When you conduct online research, some source material you locate may be licensed under Creative Commons. Creative Commons is a non-profit organization that facilitates the sharing of creative works by issuing several types of licenses which allow various levels of sharing of what would otherwise be copyrighted works. The licenses specify the degree and manner of allowed sharing. Some content can be remixed, revised, reworked, or built-upon. Licenses vary from specific, limited-use to free and open use everywhere in the world. But if you use material under a Creative Commons license, including work that you have revised or otherwise built-upon, it is still important to let your readers know that you are using the work of others and to cite the source of the material. More information regarding specific Creative Commons licenses can be accessed on the Creative Commons website(Full disclosure: this online textbook incorporates material shared under a Creative Commons license. See the “Attributions” at the end of each chapter.)

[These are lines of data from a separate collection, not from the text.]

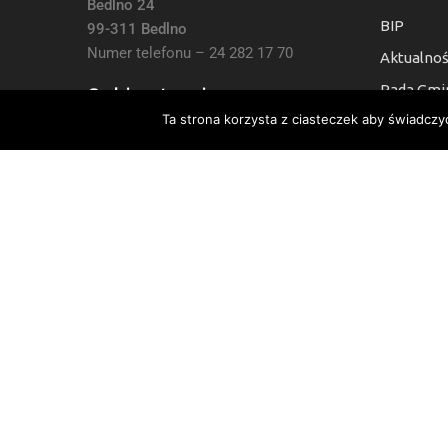
Bedlno 24
BIP
99-311 Bedlno
Numer telefonu – 24 282 17 70
Aktualnoś
Rada Gmi
Godziny otwarcia:
Ta strona korzysta z ciasteczek aby świadczy
Kontakt
7:30 do 15:30, Sb i Nie: Nieczynne
Deklaracj
Numer Konta Bankowego:
24 9021 0008 0010 6454 2000 0003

AVOIDING PLAGIARISM AND USING RELIABLE SOURCES

Unlike personal or academic writing, technical and professional writing can be used to evaluate your job performance and can have implications that a writer may or may not have considered. Whether you are writing for colleagues within your workplace or outside vendors or customers, you will want to build a solid, well-earned favorable reputation for yourself with your writing. Your goal is to maintain and enhance your credibility, and that of your organization, at all times.

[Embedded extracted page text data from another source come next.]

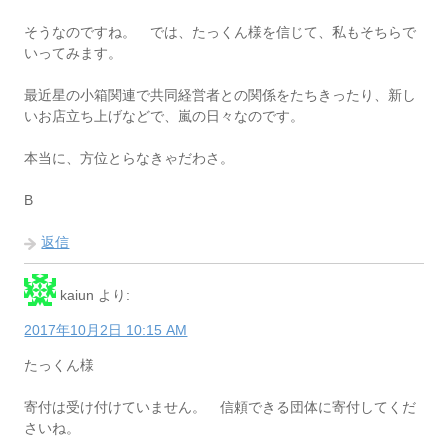
そうなのですね。 では、たっくん様を信じて、私もそちらで
いってみます。
最近星の小箱関連で共同経営者との関係をたちきったり、新し
いお店立ち上げなどで、嵐の日々なのです。
本当に、方位とらなきゃだわさ。
B
返信
kaiun
より:
2017年10月2日 10:15 AM
たっくん様
寄付は受け付けていません。 信頼できる団体に寄付してくだ
さいね。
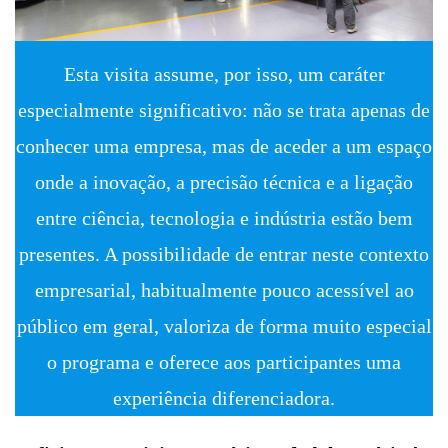
Esta visita assume, por isso, um caráter
especialmente significativo: não se trata apenas de
conhecer uma empresa, mas de aceder a um espaço
onde a inovação, a precisão técnica e a ligação
entre ciência, tecnologia e indústria estão bem
presentes. A possibilidade de entrar neste contexto
empresarial, habitualmente pouco acessível ao
público em geral, valoriza de forma muito especial
o programa e oferece aos participantes uma
experiência diferenciadora.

Credibility can be established through many means: using appropriate professional language, citing highly respected sources, providing reliable evidence, and using sound logic. Make sure as you start your research that you always question the credibility of the information you find. Are the sources popular or scholarly? Are they peer reviewed by experts in the field? Are the methods and arguments used based on solid reasoning and sound evidence? Is the author identifiable and does s/he have appropriate credentials? Be cautious about using sources that are not reviewed by peers or editor, or in which the information seems misleading, biased, or even false. Be a wise information consumer in your own reading and research in order to build your own reputation as an honest, ethical writer.

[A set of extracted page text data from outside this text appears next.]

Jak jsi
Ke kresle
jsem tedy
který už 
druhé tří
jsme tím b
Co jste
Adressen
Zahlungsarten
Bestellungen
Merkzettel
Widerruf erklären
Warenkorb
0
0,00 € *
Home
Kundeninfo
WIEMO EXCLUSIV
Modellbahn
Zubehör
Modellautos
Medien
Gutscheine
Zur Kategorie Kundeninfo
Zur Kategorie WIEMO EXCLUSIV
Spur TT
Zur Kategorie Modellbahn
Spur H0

Quoting the work of others in your writing is fine, provided that you credit the source fully enough that your readers can find it on their own. If you fail to take careful notes, or the sentence is present in your writing but later fails to get accurate attribution, it can have a negative impact on you and your organization. That is why it is important that when you find an element you would like to incorporate in your document, in the same moment as you copy and paste or make a note of it in your research file, you need to note the source in a complete enough form to find it again.

Giving credit where credit is due will build your own credibility and enhance your document. Moreover, when your writing is authentically yours, your audience will catch your enthusiasm, and you will feel more confident in the material you produce. Just as you have a responsibility in business to be honest in selling your product of service and avoid cheating your customers, so you have a responsibility in business writing to be honest in presenting your ideas, and the ideas of others, and to avoid cheating your readers with plagiarized material.

PROFESSIONAL ETHICS

Many organizations and employers have a corporate code of ethics. If you are a technical writer and you join any professional associations, such as the Society of Technical Communicators, you will need to be aware of their codes of ethics, which often published online (e.g. http://www.stc.org/about-stc/ethical-principles). If you are a technical writer researching and writing a report within a specific professional field, you will also need to be aware of that field’s codes of ethics. For example, let’s say you are writing a report for a group of physical therapists on the latest techniques for rehabilitating knee surgery patients. You should be aware of the code of ethics for physical therapists so that you work within those principles as you research and write your report.

Look for the codes of ethics in your own discipline and begin to read and understand what will be expected of you as a professional in your field.